Murder-case defendant hospitalized

A 24-year-old man whose trial was to start yesterday in the beating and strangulation of a 15-year-old Baltimore girl became ill and was taken to a hospital during jury selection, prosecutors said.

The murder trial of Terry Darrell Jones was in jeopardy last week when a judge ruled that prosecutors could not use crucial DNA evidence.

The judge narrowed her ruling Wednesday, and jury selection began yesterday.

After Jones became ill, the trial was delayed until today, and it may be further postponed if he has not recovered, prosecutors said.

Julie Bykowicz

Baltimore: Drug case

Grasonville man gets 17 1/2 -year sentence

A federal judge in Baltimore yesterday sentenced a 54-year- old Queen Anne's County man to 17 1/2 years in prison for conspiracy to distribute crack cocaine.

Donald Rayfield Handy of Grasonville pleaded guilty to drug charges Feb. 1. Authorities said Handy provided crack cocaine to a confidential informant in 2004 and 2005.

During a search of Handy's home Feb. 4, 2005, law enforcement officials said they found a number of small bags containing about 275 grams of crack cocaine, approximately $3,500 folded and bound with rubber bands, digital scales and three rifles.

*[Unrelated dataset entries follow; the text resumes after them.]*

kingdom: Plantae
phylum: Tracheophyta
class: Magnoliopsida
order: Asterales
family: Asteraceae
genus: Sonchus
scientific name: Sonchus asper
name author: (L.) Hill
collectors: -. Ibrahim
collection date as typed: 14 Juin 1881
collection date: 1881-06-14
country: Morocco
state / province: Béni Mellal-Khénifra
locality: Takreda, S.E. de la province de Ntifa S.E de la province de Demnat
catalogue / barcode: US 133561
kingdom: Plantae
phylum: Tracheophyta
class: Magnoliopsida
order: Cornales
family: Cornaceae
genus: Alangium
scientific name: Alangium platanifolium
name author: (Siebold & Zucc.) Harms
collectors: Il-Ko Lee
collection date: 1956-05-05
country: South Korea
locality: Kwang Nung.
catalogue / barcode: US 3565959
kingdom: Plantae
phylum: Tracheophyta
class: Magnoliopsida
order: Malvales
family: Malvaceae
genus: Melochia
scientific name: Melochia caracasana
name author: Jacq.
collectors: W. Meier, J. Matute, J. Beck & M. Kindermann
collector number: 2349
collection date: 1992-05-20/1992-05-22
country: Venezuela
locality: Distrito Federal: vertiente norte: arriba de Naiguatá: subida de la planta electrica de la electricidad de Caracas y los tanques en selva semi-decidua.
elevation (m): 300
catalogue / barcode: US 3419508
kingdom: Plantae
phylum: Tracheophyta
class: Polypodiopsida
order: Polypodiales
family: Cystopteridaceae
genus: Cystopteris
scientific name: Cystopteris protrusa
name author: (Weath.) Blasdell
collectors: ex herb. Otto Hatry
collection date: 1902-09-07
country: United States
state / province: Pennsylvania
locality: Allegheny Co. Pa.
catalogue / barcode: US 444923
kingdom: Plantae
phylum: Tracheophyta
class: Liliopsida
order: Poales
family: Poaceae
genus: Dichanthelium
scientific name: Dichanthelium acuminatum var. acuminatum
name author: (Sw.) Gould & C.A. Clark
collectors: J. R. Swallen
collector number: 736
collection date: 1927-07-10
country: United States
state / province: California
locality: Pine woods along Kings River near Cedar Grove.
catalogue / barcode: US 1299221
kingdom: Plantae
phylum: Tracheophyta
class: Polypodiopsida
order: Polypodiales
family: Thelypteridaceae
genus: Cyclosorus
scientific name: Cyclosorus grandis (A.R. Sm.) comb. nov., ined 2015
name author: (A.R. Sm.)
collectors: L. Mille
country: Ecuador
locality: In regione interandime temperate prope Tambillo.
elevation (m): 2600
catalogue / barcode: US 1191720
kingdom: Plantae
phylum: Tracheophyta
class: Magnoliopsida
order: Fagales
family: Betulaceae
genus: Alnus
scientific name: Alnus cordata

In addition, authorities said, they later discovered more than $100,000 in two safes in Handy's mother home. Handy's fingerprint matched some of the items in the safes, authorities said.

Matthew Dolan

Southeast

Communities plan gathering Saturday

Residents and representatives of neighborhood organizations in Southeast Baltimore are holding a community congress from 8:30 a.m. to 4 p.m. Saturday at Canton Middle School, 801 South Highland Ave. The free event is designed to gather diverse groups so that people can discuss issues and concerns about their communities. The keynote speaker will be Michael Sarbanes of the Citizens Planning and Housing Association, a community development group. Issues on the agenda include crime, litter, education and development.

Technology

Notre Dame wins grant of $69,000

The College of Notre Dame has been picked to receive a 2006 HP Technology for Teaching grant worth $69,000, one of 40 two- and four-year colleges and universities across the nation to be selected, according to the school. The grant is intended to assist classroom learning, and college officials say they will dedicate it to engineering and physics courses -- including greater computer assistance for physics experiments. The grant includes both HP products and a faculty stipend.

Mount Vernon

Career counseling, job help offered

Maryland New Directions, a nonprofit career counseling and job placement agency, is offering free career counseling, workshops, basic computer training, General Education Development tutoring and job-search assistance. Orientations are at 10 a.m. Tuesdays at the group's office, 611 Park Ave. in Mount Vernon. An appointment is required. 410-230-0630.